Source document START

No objections from the MB to moving the OPS meeting to Wednesday at 16:00.

 

LCG Service Coordination Meeting (LCG SCM) - Link to the Agendas

-          Wednesdays at 10:00 in the OpenLab space at CERN (513 ground floor)

-          Attended by the service responsibles from FIO, PSS and GD groups at CERN
(see any SCM agenda for details).

-          Defines and discusses the deployment and delivery of the CERN services

 

LCG Resource Scheduling Meeting (LCG RSM) - Link to the Agendas

-          Mondays at 15:00 in 40 R-D-10, chaired by J.Shiers

-          Attended by the LHC experiments, Tier-0, SC and PPS representatives.

-          The experiments bring there their resource requirements and their schedule and plans.

 

J.Templon and J.Gordon asked for details about the RSM meeting.

J.Shiers explained that it is a meeting started after Mumbai in order to receive the experiments requirements and plans as soon as they change. For any change H.Renshall updates the wiki page where the Experiments Plans are collected. If the changes are important he also reports them to the following Operations Meeting (OPS) in order to inform all the Tier-1 sites. H.Renshall also reports to the MB, periodically or if there are important issues.

 

Daily CERN Operations Meeting - Link to the Agendas

-          Every morning at 09:00 in the OpenLab space.

Source document END
The data START

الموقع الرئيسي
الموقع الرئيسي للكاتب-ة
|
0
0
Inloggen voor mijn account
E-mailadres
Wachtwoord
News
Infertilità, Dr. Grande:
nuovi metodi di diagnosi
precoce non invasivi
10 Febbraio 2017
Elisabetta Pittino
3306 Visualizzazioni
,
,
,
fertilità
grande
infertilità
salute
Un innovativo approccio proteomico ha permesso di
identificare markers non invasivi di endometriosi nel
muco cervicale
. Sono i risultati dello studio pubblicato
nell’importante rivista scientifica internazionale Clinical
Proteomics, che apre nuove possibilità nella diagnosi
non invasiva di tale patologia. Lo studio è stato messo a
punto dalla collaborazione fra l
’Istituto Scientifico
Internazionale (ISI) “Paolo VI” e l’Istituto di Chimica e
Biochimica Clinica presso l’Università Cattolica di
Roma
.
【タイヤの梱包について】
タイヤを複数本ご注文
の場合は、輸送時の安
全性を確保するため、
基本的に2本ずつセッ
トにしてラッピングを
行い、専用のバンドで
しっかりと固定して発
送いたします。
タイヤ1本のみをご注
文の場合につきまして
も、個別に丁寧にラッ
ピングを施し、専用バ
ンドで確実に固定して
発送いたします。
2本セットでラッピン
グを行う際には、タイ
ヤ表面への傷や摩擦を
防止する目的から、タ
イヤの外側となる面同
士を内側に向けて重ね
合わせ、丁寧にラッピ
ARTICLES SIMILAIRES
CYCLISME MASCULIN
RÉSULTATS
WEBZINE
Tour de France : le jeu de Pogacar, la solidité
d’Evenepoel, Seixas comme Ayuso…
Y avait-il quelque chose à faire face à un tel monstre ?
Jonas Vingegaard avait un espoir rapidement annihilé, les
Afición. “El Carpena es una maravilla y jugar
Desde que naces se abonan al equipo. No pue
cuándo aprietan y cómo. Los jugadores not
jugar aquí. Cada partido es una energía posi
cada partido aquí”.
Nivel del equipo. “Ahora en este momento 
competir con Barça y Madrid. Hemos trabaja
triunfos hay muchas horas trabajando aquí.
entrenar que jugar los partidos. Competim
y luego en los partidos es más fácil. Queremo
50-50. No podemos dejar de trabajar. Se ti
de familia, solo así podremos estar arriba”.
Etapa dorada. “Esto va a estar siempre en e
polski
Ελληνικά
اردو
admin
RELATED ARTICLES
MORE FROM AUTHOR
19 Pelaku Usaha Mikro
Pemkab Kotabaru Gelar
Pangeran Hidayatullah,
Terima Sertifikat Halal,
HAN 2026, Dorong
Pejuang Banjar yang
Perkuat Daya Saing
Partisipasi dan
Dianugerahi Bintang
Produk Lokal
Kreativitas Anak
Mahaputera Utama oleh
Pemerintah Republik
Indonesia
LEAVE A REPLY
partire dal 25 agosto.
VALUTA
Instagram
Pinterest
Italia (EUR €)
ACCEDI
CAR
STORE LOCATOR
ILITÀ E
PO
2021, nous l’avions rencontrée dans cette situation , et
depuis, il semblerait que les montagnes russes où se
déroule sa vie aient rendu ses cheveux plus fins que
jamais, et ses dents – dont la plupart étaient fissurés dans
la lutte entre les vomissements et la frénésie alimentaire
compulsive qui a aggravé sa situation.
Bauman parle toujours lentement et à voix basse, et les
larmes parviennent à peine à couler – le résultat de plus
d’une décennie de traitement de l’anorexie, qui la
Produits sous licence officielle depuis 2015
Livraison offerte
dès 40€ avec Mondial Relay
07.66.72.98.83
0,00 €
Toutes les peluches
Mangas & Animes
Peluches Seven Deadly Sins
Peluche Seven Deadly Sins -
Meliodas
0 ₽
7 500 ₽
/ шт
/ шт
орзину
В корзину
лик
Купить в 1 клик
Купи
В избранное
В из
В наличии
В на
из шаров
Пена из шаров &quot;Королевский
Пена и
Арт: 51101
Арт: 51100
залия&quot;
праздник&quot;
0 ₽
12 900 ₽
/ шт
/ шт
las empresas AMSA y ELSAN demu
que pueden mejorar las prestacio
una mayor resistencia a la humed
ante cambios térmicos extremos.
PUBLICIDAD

The data END

What to work on:
Quote the meeting minutes from "J.Shiers explained that" up to and including "the OpenLab space.". The data isn't needed for this.

Solution to this task:
J.Shiers explained that it is a meeting started after Mumbai in order to receive the experiments requirements and plans as soon as they change. For any change H.Renshall updates the wiki page where the Experiments Plans are collected. If the changes are important he also reports them to the following Operations Meeting (OPS) in order to inform all the Tier-1 sites. H.Renshall also reports to the MB, periodically or if there are important issues.

 

Daily CERN Operations Meeting - Link to the Agendas

-          Every morning at 09:00 in the OpenLab space.